Periodical: The Moving Picture World

Date: September 12, 1914

More metadata
 

Buffalo Bill Historical Pictures.

Graphic Story Told by General King, Who Was Present at the Battle of War Bonnet Creek.

RECALLING the circumstances which led up to the famous battle of War Bonnet Creek, when the troopers of the United States under the leadership of General Wesley Merritt overtook and almost annihilated the band of Indians which was trying to join the Sioux who, a few days before, had wiped out the command of Colonel Custer and

[photo]

General Miles, Baldwin, and Maus.

killed that intrepid commander, General Charles King, who was present, tells the story of the Buffalo Bill historical pictures in the following interesting manner:

"That was a memorable march. It was fourteen miles west to Rawhide Peak, and there at 4 o'clock they halted, watered, remounted, rode on again – northward now to the valley of the Niobrara, where at 10 p. m. they unsaddled, bivouacked till 3 o'clock in the morning, by which time the wagons with rations and forage had caught up. Men and horses were roused, given a substantial breakfast, then away they went again – east-northeast now and heading for the Cheyenne crossing.

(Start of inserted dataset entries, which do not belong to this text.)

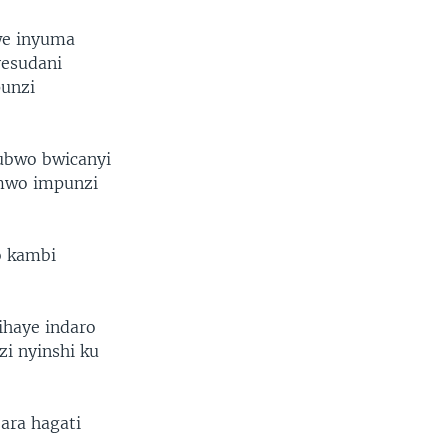
we inyuma
yesudani
punzi
 ubwo bwicanyi
imwo impunzi
o kambi
haye indaro
zi nyinshi ku
ara hagati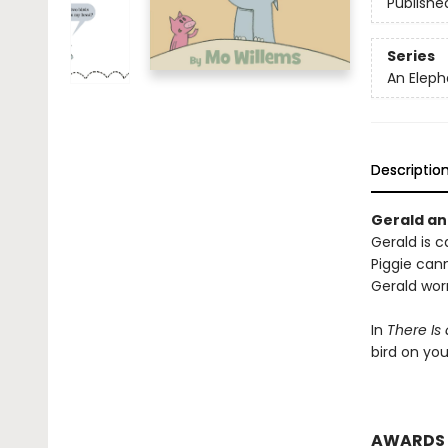
Publishe
Series
An Eleph
Descriptio
Gerald and
Gerald is ca
Piggie cann
Gerald worr
In
There Is
bird on yo
AWARDS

"The Indians to reach it had only an easy Sunday ride of twenty-eight miles northwestward from their abandoned camps. The Fifth cavalry, after a thrity-five mile jog all Saturday afternoon and evening, had still a fifty-mile stage to cover, and had to make it unsuspected and unseen. With only an hour's ride across the crest of a hill, then everywhere the battle began again and on every side the poor red men were being crowded and broken by our fire.

"A high wind came up from the north and drove the cutting snow in the faces of those of us who merely watched the fight. A troop of cavalry swung past at the trot and an ambulance went bumping down the ruts of the road where a patch of us wounded lay waiting. A soldier with two fingers of his left hand shot off came running toward us shouting that it was all damned foolishness. On the

[photo]

Wounded Knee Battlefield.

hills the sound of carbines firing echoed in a steady, patient way with the sound of hammers driving coffin nails.

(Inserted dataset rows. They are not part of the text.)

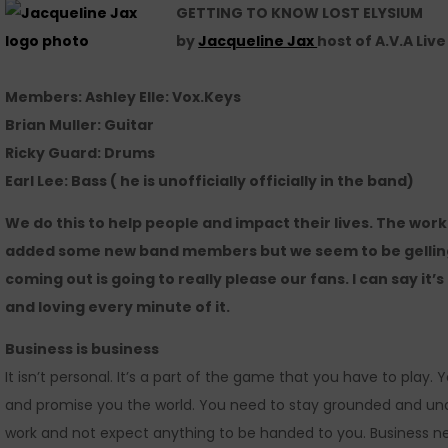
GETTING TO KNOW LOST ELYSIUM
by
Jacqueline Jax
host of A.V.A Liv
Members: Ashley Elle: Vox.Keys
Brian Muller: Guitar
Ricky Guard: Drums
Earl Lee: Bass ( he is unofficially officially in the band)
We do this to help people and impact their lives. The work 
added some new band members but we seem to be gelling 
coming out is going to really please our fans. I can say it’s
and loving every minute of it.
Business is business
It isn’t personal. It’s a part of the game that you have to play.
and promise you the world. You need to stay grounded and und
work and not expect anything to be handed to you. Business n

"The snow fell thicker and the smoke hung low over the land and we were filled with the heavy monotony of death. It was like some nightmare that we had been weeping in through eternity. The whole world was involved in conflict. A man gritted his teeth and muttered, "My God! Why don't they surrender?" and, as if answering him, the bugles, turned to pity sang "Cease Firing," and a kind silence fell where death and turmoil had been keeping bloody house all day.

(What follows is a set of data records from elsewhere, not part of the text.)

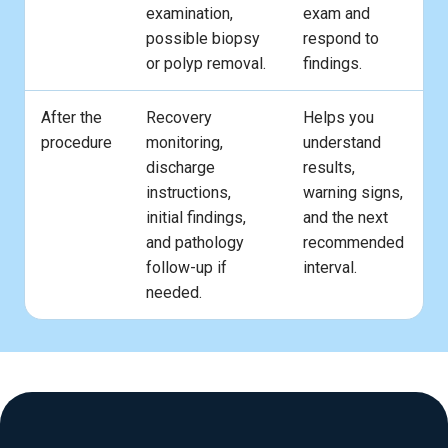
examination,
exam and
possible biopsy
respond to
or polyp removal.
findings.
After the
Recovery
Helps you
procedure
monitoring,
understand
discharge
results,
instructions,
warning signs,
initial findings,
and the next
and pathology
recommended
follow-up if
interval.
needed.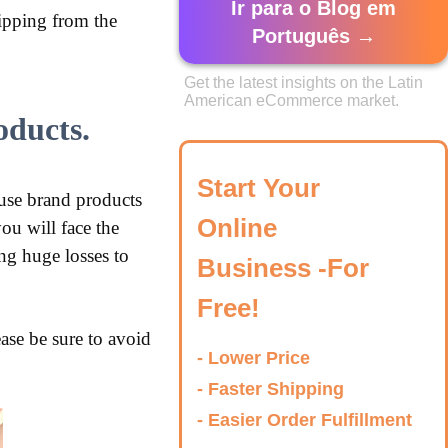
Ir para o Blog em
hipping from the
Português →
Get the latest insights on the Latin
American eCommerce market.
oducts.
Start Your
se brand products
Online
ou will face the
ng huge losses to
Business -For
Free!
ase be sure to avoid
- Lower Price
- Faster Shipping
- Easier Order Fulfillment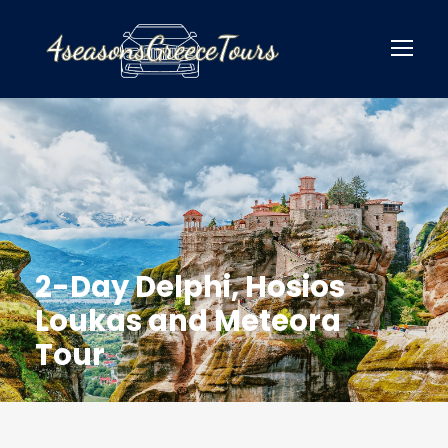
2-Day Delphi, Hosios
Loukas and Meteora
Tour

"The smoke drifted from the hillside and plains across where we watched; a group of Indians came stalking down the hill pacing to the funeral of a defeated race; our flag fluttered red and blue and white across the dead gray of the earth and skies; there was a cheer and the sound of tramping feet and the blare of loud music.

"And we were recalled to the fact that we were sitting in the Tabor Opera House looking at the motion picture reproduction of the last fight of the Indians of North America against the army of the United States. Hillsides, plains, the moving troops, the dying Indians, the coughing Hotchkiss were no more. Instead there were lights of the theater and the white screen and a thousand people awaking to the realization of having witnessed the most wonderful spectacle ever produced since motion pictures were invented.

"Nothing like this has ever been done before. Nothing to equal it will, perhaps, ever be done again. It is not a 'photoplay.' It is not a series of 'staged spectacles.' It is war itself; grim, unpitying and terrible; and it holds your heart still as you watch it and leaves you, in the end, amazed and spellbound at the courage and folly of mankind.

"No boy or girl should be allowed to miss these pictures. If you are a lonely man or woman pick up some equally lonely kiddie and take him for an afternoon with the great leaders of our army, with the great chiefs of our Indian tribes and two hours in the open world that has been made sacred by heroic blood of the nation's fighting heroes.